Chicago is beautiful, vibrant and rich in arts and culture. So many corners of the globe are represented in the 77 neighborhoods that create the map of our City. The story of Chicago is the story of Indigenous Peoples, Immigrants, Migrants, and descendants of Enslaved Africans.
It is also the story of segregation and redlining. It is a story of a City that was not designed for all of its citizens. To undo that legacy of disinvestment and inequity it takes boots on the ground, amplifying community voices that have been silenced, centering arts and cultural resilience and undoing laws and policies that continue to under resource many of our Black and Brown neighborhoods.
The passing of The Connected Communities Ordinance on July 20th 2022 is a first step to change the way we grow as a city: making space for new neighbors in transit-rich areas; rebuilding disinvested transit areas to promote local jobs and ownership; and, putting people over cars to protect transit hubs from traffic violence.
Here is some of what the Connected Communities Ordinance does:
Creates and connects to jobs and spurs economic growth by allowing more homes and businesses near transit
- Extends TOD incentives to all corridors with high-frequency bus service and/or strategic potential for neighborhood development. Benefits apply within a 5-minute walk of the corridor.
- Ensures those benefits apply within a standard 10-minute walk of every CTA and Metra station —rather than just along ‘pedestrian designated streets,’ which are concentrated on the North side.
- Cuts one-size-fits all mandates to build parking for high density apartments near transit. Adding an above ground parking spot in Chicago costs $29,000 on average—but near rail stations, half of those parking spots go unused. By no longer forcing Chicagoans to add parking spots they don’t use, rents and purchase prices will be lower.

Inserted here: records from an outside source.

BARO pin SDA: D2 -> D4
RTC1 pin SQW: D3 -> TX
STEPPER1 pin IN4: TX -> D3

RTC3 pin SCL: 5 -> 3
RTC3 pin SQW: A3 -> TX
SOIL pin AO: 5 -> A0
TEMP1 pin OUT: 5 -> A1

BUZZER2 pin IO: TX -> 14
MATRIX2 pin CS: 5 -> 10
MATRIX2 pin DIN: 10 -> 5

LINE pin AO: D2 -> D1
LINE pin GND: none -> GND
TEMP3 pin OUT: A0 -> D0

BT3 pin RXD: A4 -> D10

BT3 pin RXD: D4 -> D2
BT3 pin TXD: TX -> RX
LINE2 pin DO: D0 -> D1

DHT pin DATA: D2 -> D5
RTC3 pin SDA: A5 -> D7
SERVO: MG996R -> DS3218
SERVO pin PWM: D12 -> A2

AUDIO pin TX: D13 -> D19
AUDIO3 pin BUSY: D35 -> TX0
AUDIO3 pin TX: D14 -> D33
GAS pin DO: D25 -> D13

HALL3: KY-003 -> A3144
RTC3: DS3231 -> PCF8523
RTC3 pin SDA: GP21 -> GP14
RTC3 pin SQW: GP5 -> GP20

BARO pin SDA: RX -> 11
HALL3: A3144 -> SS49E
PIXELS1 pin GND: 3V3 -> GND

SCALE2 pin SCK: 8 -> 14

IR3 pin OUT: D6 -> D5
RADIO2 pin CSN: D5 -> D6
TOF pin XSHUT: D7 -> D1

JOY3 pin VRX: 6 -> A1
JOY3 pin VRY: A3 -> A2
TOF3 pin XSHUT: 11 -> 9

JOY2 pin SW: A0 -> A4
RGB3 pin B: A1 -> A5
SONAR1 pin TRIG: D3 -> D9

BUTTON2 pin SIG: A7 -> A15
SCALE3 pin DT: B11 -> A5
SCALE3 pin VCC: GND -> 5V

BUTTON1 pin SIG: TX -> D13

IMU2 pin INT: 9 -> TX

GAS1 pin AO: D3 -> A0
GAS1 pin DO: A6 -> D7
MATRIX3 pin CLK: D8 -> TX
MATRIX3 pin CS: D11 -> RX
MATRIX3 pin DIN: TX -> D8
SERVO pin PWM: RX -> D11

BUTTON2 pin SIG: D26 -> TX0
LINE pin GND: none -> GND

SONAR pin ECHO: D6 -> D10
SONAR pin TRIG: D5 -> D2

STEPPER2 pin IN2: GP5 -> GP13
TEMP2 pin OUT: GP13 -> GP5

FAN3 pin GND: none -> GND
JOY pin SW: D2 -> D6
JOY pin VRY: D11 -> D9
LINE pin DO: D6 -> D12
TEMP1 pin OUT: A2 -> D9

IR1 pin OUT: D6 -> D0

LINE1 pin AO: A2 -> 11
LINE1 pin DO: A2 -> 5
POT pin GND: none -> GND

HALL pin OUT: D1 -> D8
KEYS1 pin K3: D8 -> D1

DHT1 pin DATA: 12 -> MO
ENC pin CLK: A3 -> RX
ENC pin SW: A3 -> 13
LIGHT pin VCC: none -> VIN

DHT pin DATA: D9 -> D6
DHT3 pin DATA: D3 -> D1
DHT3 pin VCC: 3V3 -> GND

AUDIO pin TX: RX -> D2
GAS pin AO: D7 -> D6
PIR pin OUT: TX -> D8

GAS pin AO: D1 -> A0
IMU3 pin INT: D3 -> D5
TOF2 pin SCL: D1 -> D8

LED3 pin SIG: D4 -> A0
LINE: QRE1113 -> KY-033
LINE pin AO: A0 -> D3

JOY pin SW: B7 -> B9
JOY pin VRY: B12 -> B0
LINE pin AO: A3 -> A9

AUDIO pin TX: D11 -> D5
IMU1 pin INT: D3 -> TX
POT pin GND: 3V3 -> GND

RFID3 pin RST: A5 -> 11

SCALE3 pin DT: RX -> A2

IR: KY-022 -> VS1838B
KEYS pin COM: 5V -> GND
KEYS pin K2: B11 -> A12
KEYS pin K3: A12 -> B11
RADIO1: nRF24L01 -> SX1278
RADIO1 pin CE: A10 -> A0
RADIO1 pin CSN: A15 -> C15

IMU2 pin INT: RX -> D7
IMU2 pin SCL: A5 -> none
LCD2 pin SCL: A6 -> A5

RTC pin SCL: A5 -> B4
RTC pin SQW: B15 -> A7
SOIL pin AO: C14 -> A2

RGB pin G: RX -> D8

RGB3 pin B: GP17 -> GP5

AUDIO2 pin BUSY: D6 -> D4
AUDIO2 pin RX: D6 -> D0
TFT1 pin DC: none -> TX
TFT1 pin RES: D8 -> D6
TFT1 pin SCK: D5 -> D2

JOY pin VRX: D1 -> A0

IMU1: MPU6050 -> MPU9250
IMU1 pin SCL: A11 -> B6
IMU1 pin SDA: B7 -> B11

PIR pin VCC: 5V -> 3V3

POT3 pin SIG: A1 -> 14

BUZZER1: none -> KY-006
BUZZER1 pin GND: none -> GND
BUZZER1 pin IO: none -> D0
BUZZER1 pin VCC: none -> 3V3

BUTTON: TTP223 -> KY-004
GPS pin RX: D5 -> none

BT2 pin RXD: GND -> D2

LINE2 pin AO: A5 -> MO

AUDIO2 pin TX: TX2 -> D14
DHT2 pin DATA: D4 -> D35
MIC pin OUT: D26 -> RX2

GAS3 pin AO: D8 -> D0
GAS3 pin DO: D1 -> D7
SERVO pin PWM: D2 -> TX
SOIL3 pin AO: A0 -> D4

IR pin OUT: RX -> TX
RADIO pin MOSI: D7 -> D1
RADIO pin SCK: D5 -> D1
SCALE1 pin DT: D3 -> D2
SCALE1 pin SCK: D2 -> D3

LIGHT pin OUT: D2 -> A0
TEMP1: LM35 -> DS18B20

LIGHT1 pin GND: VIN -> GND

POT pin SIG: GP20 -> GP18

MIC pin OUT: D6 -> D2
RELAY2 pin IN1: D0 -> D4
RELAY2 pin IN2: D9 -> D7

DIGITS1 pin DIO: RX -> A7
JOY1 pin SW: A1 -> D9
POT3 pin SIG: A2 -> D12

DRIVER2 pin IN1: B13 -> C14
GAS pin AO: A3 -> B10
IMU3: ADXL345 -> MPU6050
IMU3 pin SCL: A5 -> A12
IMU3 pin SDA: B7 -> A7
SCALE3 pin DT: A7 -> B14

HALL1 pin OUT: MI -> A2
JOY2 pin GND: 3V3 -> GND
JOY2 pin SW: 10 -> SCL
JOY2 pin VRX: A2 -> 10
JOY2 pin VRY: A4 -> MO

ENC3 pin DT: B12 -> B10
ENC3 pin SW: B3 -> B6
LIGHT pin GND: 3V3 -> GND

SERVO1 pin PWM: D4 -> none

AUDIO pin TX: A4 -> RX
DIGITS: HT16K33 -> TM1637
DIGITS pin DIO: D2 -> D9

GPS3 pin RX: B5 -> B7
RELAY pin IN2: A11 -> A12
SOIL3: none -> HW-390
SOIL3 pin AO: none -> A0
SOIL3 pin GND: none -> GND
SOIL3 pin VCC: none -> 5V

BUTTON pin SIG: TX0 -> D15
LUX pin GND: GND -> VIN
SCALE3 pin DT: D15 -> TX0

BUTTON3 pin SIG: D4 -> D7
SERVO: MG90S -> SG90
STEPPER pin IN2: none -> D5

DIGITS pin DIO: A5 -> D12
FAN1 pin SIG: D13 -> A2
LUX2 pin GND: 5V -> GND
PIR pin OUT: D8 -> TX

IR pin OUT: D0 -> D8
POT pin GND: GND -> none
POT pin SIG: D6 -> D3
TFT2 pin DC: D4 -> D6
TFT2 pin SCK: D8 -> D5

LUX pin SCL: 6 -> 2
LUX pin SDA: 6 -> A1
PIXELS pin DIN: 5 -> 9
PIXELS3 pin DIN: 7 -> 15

- Caps the amount of on-site parking in new residential developments at 1 spot per 2 units, with the ability to build up to 1 spot per 1 unit with administrative adjustment.
Makes streets safer for Chicagoans who walk, roll and ride
- Requires an administrative adjustment to build a new curb cut and driveway near rail stations.
- Requires that new developments prioritize pedestrian safety near rail stations.
Makes it possible to build more affordable housing faster and at lower costs in every neighborhood
- Requires that every affordable development in a high-cost area gets an up-or-down vote in Zoning Committee.
- Requires buildings receiving transit-oriented development (TOD) density incentives to build more affordable units (above the current requirements) and allows developments to swap parking for more affordable units.
- Eliminates on-site parking requirements for affordable housing—lowering development costs so residents don’t have to pay to store cars they’re less likely to own in the first place.
- Prevents deconversions in low-affordability communities and communities facing displacement— which means that affordable 3-flats can’t be gutted and turned into expensive single-family homes without a zoning change.
The Connected Communities Ordinance was years in the making. It was a lesson in the strength of collaboration, bringing together City departments, community-based organizations, climate change experts, racial equity advocates, transportation leaders, private and nonprofit developers, artists, and residents from all over Chicago. It was also a lesson in compromise. One of the most transformative parts of the ordinance, lifting the ban on two and three flats near transit, was removed for the ordinance to pass. This was a disappointing reminder that not all of our elected officials want a more affordable and equitable city. Some of them feel comfortable with the distribution of resources that support their wards at the expense of wards in Black and Brown communities.
CNT has no plans on backing down from the fight to center Equitable Transit Oriented Development (ETOD) in Chicago’s more equitable future. We will continue to build and support the strong partnerships that helped to pass this ordinance, and look forward to the next round of fighting for transformative policy at city hall.